DIRECTIVE -
Transcribe all of the data verbatim, please, and leave out its pictures.

EXERCISE MATERIAL -
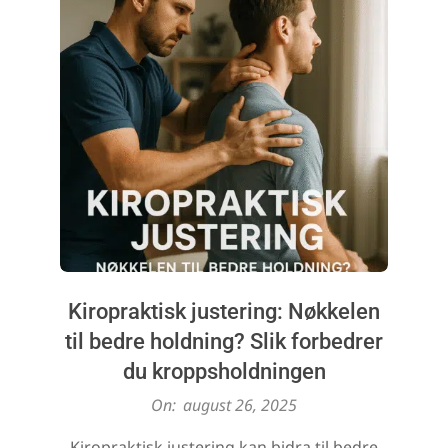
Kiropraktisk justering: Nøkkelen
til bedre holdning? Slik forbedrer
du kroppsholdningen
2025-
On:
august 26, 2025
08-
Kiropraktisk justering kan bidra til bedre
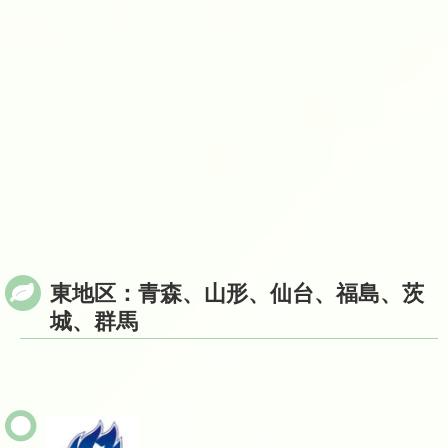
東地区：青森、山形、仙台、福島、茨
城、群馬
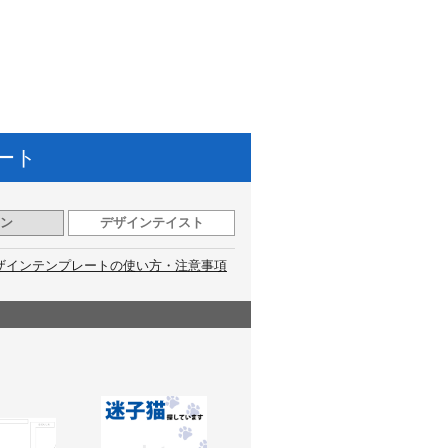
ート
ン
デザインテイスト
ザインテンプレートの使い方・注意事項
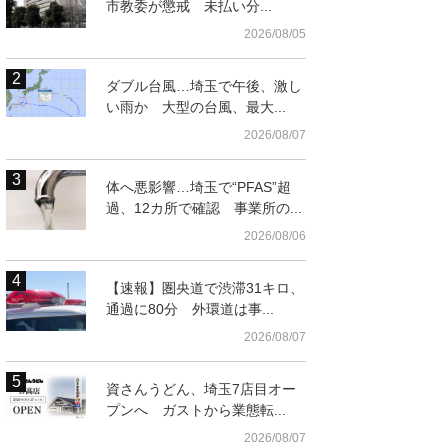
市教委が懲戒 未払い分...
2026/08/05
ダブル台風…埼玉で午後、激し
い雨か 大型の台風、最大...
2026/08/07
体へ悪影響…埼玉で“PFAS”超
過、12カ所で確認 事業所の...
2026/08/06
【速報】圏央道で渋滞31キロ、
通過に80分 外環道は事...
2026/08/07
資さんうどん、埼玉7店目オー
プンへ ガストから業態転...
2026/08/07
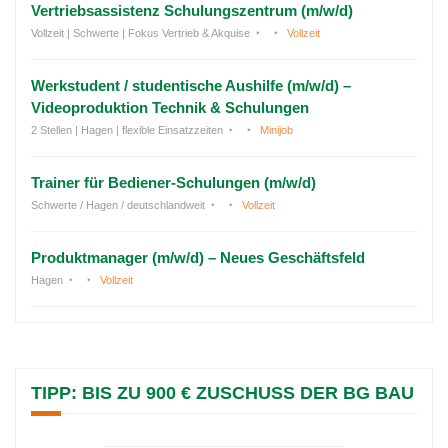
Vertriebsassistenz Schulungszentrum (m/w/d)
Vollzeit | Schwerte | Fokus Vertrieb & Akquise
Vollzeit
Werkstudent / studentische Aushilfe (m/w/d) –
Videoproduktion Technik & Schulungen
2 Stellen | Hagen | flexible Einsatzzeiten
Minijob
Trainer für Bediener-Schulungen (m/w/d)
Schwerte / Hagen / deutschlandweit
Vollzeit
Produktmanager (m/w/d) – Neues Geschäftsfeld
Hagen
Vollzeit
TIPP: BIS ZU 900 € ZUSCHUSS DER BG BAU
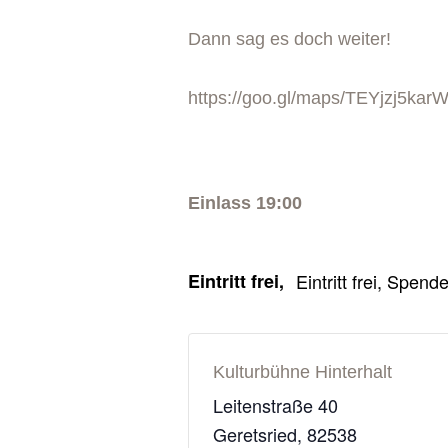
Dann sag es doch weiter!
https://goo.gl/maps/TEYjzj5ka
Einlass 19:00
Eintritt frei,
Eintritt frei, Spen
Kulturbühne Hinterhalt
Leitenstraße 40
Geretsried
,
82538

RESULT -
Kiropraktisk justering: Nøkkelen
til bedre holdning? Slik forbedrer
du kroppsholdningen
2025-
On:
august 26, 2025
08-
Kiropraktisk justering kan bidra til bedre
東地区：青森、山形、仙台、福島、茨
城、群馬
ート
ン
デザインテイスト
ザインテンプレートの使い方・注意事項
市教委が懲戒 未払い分...
2026/08/05
ダブル台風…埼玉で午後、激し
い雨か 大型の台風、最大...
2026/08/07
体へ悪影響…埼玉で“PFAS”超
過、12カ所で確認 事業所の...
2026/08/06
【速報】圏央道で渋滞31キロ、
通過に80分 外環道は事...
2026/08/07
資さんうどん、埼玉7店目オー
プンへ ガストから業態転...
2026/08/07
Vertriebsassistenz Schulungszentrum (m/w/d)
Vollzeit | Schwerte | Fokus Vertrieb & Akquise
Vollzeit
Werkstudent / studentische Aushilfe (m/w/d) –
Videoproduktion Technik & Schulungen
2 Stellen | Hagen | flexible Einsatzzeiten
Minijob
Trainer für Bediener-Schulungen (m/w/d)
Schwerte / Hagen / deutschlandweit
Vollzeit
Produktmanager (m/w/d) – Neues Geschäftsfeld
Hagen
Vollzeit
TIPP: BIS ZU 900 € ZUSCHUSS DER BG BAU
Dann sag es doch weiter!
https://goo.gl/maps/TEYjzj5ka
Einlass 19:00
Eintritt frei,
Eintritt frei, Spen
Kulturbühne Hinterhalt
Leitenstraße 40
Geretsried
,
82538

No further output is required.